• _What is needed_:
For the word "Mijn", state how many lines below contain it. Give no other text.

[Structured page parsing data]
************
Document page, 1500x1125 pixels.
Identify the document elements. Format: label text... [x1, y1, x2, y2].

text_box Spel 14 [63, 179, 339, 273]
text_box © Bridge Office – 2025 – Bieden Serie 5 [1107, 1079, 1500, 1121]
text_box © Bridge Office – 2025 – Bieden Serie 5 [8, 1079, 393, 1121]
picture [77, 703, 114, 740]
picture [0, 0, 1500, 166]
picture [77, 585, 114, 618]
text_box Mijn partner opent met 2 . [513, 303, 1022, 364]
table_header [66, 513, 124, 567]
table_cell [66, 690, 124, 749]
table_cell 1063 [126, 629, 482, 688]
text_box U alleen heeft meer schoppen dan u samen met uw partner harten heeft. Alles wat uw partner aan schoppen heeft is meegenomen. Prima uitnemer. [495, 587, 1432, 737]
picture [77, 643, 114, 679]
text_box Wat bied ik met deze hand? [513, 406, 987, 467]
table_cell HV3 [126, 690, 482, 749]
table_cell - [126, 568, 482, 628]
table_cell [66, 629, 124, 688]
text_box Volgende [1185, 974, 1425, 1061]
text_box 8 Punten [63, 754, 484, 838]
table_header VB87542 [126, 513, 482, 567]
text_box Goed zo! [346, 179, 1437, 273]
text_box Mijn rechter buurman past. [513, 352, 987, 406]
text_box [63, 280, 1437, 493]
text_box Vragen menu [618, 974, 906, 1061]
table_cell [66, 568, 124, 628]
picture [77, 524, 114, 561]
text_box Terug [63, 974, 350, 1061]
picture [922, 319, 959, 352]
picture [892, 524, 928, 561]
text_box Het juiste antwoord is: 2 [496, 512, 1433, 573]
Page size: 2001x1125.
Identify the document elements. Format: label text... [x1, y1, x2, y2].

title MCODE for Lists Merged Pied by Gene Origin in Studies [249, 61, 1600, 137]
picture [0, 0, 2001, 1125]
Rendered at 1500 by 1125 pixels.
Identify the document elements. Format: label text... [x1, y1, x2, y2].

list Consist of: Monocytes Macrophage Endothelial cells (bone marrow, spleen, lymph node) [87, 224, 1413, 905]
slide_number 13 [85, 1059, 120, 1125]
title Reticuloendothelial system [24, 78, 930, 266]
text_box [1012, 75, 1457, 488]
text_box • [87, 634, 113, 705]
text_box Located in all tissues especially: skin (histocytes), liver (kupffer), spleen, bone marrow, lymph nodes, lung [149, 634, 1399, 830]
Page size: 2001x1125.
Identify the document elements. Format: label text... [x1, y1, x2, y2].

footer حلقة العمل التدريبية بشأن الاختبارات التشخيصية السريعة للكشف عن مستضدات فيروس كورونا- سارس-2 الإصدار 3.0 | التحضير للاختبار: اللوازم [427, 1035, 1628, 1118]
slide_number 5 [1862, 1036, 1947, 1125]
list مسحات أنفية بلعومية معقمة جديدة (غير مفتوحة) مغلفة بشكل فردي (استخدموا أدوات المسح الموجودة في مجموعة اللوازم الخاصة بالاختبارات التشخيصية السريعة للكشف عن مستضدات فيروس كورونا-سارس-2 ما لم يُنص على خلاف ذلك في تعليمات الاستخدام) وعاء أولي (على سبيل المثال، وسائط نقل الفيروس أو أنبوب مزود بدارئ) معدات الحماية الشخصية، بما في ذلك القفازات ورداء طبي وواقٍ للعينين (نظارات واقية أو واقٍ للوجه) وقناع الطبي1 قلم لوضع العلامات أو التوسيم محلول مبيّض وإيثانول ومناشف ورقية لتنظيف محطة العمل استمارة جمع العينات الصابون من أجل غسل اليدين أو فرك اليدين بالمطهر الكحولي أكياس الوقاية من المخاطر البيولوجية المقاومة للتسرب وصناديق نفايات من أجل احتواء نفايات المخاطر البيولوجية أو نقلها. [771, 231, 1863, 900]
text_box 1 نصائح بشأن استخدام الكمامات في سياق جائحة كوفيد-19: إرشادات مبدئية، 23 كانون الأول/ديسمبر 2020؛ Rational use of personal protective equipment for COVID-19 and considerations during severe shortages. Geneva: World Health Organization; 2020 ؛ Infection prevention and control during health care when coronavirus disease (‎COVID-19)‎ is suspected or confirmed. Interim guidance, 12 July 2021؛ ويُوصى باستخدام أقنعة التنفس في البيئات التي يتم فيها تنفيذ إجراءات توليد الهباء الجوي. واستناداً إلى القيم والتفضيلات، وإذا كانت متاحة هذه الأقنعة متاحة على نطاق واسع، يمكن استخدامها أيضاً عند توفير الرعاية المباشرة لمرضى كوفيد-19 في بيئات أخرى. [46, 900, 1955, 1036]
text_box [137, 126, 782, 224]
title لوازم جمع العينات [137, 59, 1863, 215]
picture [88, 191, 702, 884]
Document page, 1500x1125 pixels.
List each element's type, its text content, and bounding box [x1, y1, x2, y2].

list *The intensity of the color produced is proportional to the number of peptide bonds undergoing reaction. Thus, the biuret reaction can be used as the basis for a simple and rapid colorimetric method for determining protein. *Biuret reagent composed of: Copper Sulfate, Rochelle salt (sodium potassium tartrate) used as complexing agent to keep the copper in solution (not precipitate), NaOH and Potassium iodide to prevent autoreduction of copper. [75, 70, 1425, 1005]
************
• _Task result_:
2